#### The input:
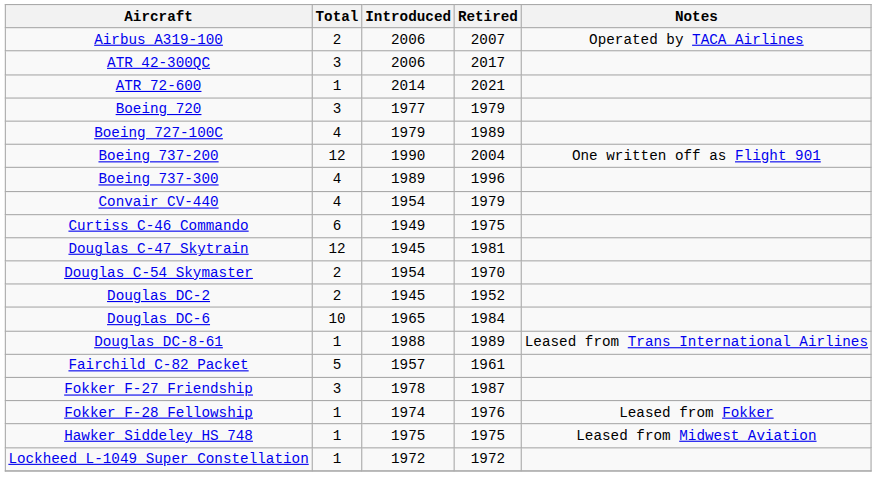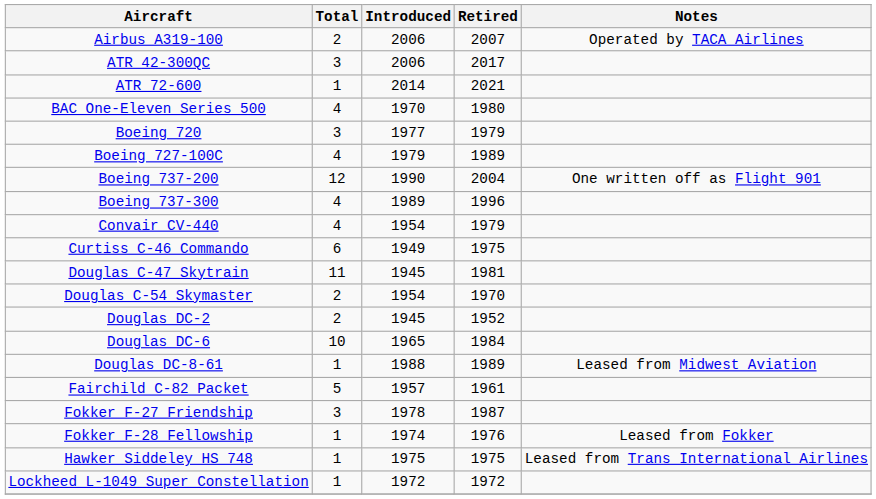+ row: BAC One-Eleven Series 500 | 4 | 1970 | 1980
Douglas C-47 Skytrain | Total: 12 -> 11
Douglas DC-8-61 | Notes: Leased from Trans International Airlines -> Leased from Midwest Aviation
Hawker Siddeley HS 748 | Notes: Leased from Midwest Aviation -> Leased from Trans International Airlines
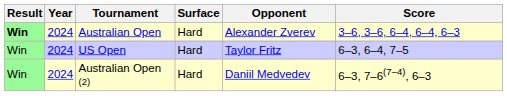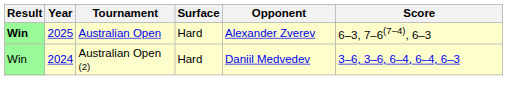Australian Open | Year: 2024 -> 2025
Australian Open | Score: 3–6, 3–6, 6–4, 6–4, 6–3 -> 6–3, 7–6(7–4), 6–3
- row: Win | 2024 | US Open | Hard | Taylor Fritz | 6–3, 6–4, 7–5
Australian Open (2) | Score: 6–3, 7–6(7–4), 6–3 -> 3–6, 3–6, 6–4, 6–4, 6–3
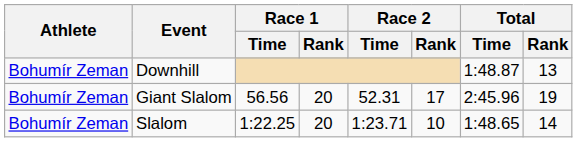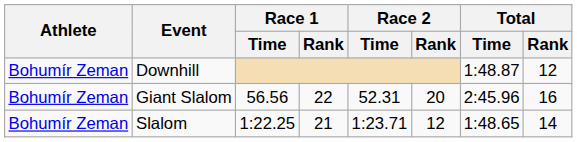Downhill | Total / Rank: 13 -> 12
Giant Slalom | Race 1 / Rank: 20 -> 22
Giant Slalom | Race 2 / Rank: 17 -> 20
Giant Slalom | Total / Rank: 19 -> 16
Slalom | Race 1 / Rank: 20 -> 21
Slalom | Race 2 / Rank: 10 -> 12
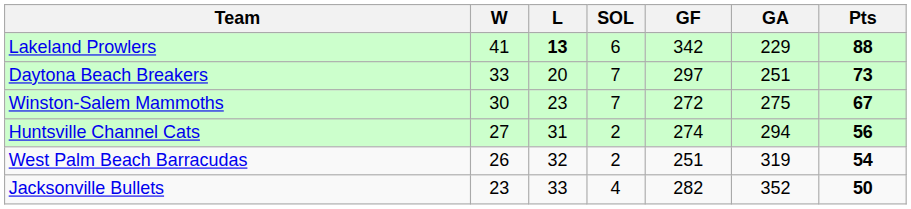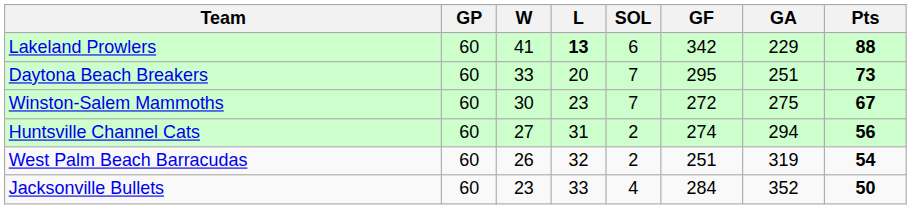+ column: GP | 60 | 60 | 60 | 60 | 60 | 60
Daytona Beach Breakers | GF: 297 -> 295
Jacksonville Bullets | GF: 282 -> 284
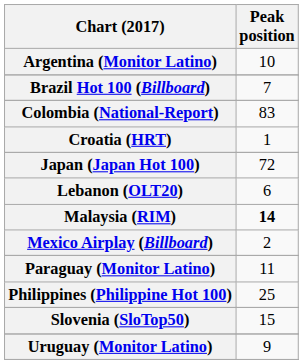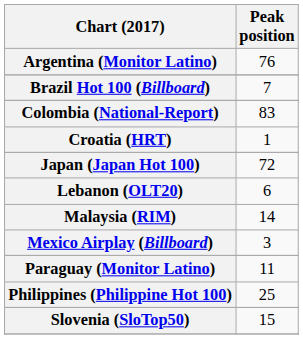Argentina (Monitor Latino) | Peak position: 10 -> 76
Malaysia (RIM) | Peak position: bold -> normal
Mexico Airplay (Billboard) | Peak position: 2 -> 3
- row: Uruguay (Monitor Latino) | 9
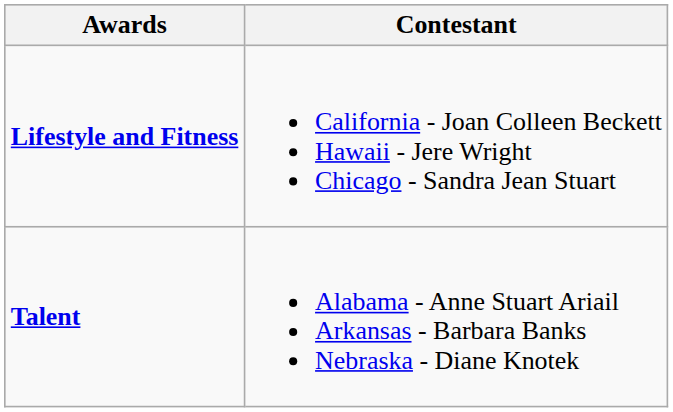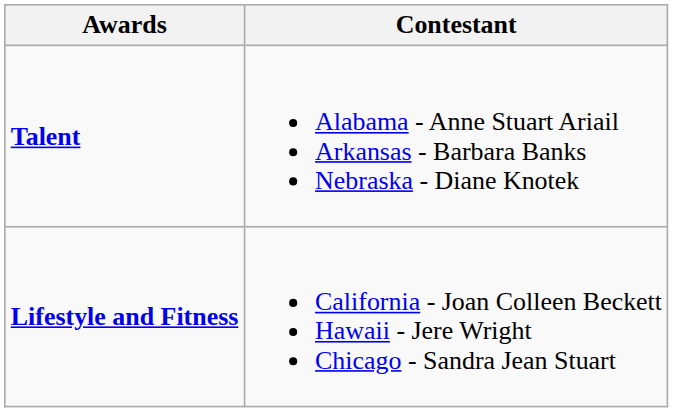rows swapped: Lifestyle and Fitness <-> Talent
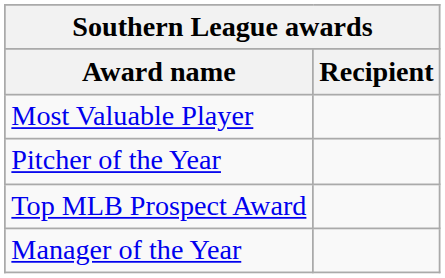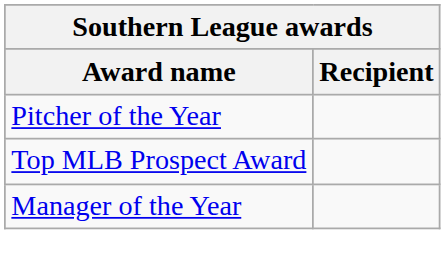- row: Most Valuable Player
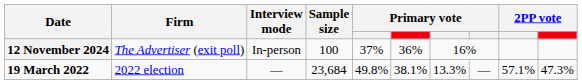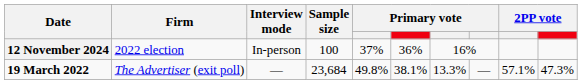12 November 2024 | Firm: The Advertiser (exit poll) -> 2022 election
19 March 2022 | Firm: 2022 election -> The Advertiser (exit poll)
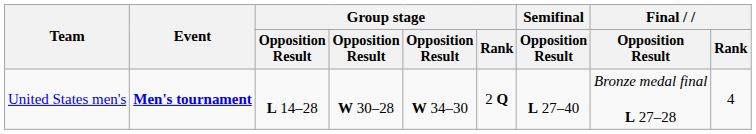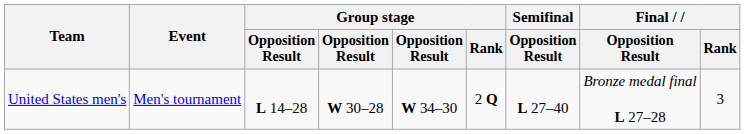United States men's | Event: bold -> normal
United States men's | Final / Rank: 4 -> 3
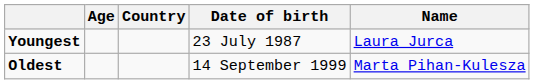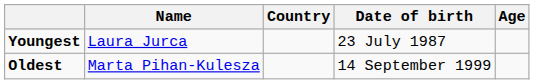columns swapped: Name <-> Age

#### Requirement:
Render the rows above as a numbered list with one item per line. Skip any blank lines and leave the pictures out.

#### Expected output:
1. + row: BAC One-Eleven Series 500 | 4 | 1970 | 1980
2. Douglas C-47 Skytrain | Total: 12 -> 11
3. Douglas DC-8-61 | Notes: Leased from Trans International Airlines -> Leased from Midwest Aviation
4. Hawker Siddeley HS 748 | Notes: Leased from Midwest Aviation -> Leased from Trans International Airlines
5. Australian Open | Year: 2024 -> 2025
6. Australian Open | Score: 3–6, 3–6, 6–4, 6–4, 6–3 -> 6–3, 7–6(7–4), 6–3
7. - row: Win | 2024 | US Open | Hard | Taylor Fritz | 6–3, 6–4, 7–5
8. Australian Open (2) | Score: 6–3, 7–6(7–4), 6–3 -> 3–6, 3–6, 6–4, 6–4, 6–3
9. Downhill | Total / Rank: 13 -> 12
10. Giant Slalom | Race 1 / Rank: 20 -> 22
11. Giant Slalom | Race 2 / Rank: 17 -> 20
12. Giant Slalom | Total / Rank: 19 -> 16
13. Slalom | Race 1 / Rank: 20 -> 21
14. Slalom | Race 2 / Rank: 10 -> 12
15. + column: GP | 60 | 60 | 60 | 60 | 60 | 60
16. Daytona Beach Breakers | GF: 297 -> 295
17. Jacksonville Bullets | GF: 282 -> 284
18. Argentina (Monitor Latino) | Peak position: 10 -> 76
19. Malaysia (RIM) | Peak position: bold -> normal
20. Mexico Airplay (Billboard) | Peak position: 2 -> 3
21. - row: Uruguay (Monitor Latino) | 9
22. rows swapped: Lifestyle and Fitness <-> Talent
23. - row: Most Valuable Player
24. 12 November 2024 | Firm: The Advertiser (exit poll) -> 2022 election
25. 19 March 2022 | Firm: 2022 election -> The Advertiser (exit poll)
26. United States men's | Event: bold -> normal
27. United States men's | Final / Rank: 4 -> 3
28. columns swapped: Name <-> Age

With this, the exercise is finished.